During this bear market environment, indexes can also remain oversold longer than most dip buyers could remain solvent. What I thought was a cheap buy could actually be cheaper if I waited longer. This is because in bear markets, short setups often continue to push the price down even during oversold conditions. Perhaps, I would also need to adjust my personal version of margin of safety that are different when markets are in a bull run by discounting them more during this period. That’s something that I am still trying to learn.
As academic have taught us, we are also used to using trailing twelve months (TTM) historical earnings to forecast the company’s next 5 years earnings. This can be fatal because the past 5 years are probably good times which might not be repeated during uncertain economic conditions. For cyclical companies, it is better to normalized the earnings through the trough and peak to capture the full impact of the cycle. For other companies, it may be good to use conservative earnings during the recessionary period to forecast future earnings. The objective here is to ensure that we are not blinded by optimistic returns without thinking of the downside.
During the current market condition, I also experienced a situation where there are more choices of stocks that appear in my watchlist than before. This is because during bear market, all stocks are not spared and the share price will plunge giving investors plenty of choices to choose from. Do we go with companies that are able to maintain their strong earnings but having their share price not down much?
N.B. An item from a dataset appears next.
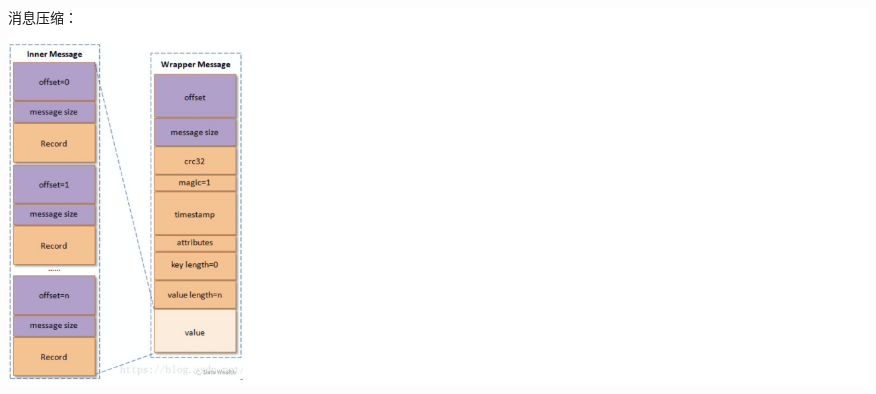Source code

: 消息压缩：

<img src="assets/image-20200409000507707.png" alt="image-20200409000507707" style="zoom:33%;" />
Or do we go with companies that have their earnings battered so badly that their share price followed concurrently (e.g Keppel, SCI)?
Because of the above situation and our limited cash resources, investors are always faced with the one-decision, two-decision and three-decision during bear market as what Charlie Munger have pointed out. I am guilty of that myself.
- One-decision – This is when you decide to buy a stock when their fundamentals are strong or sell because fundamentals have weaken. This is what a value investor usually does and they usually have the intentions to hold these companies for an infinite period of time.
- Two-decision – This is when you decide to sell your existing position in favor of another stock that you think will reward you with greater returns in the long run. The decision to sell may or may not be due to fundamentals but more of limited resources to take advantage of the opportunity in the market.
- Three-decision – This is when you decide to sell your existing position in favor of awaiting for a better entry price for the same existing position because you think the market conditions will push the price lower. This is called a three-decision because you sell and think the price is full, then you have to figure out when to buy back, and in the meantime face the dilemma of whether another opportunity might come up or if you might miss re-buying into the position should the market reverses upwards.
Howard Mark, in his latest memo, wrote this in his article which I really like a lot. He said, Up or down, the market has no special insight which conveys no consistently helpful message. It’s not that it’s always wrong, it’s just that there’s no reason to presume it’s right.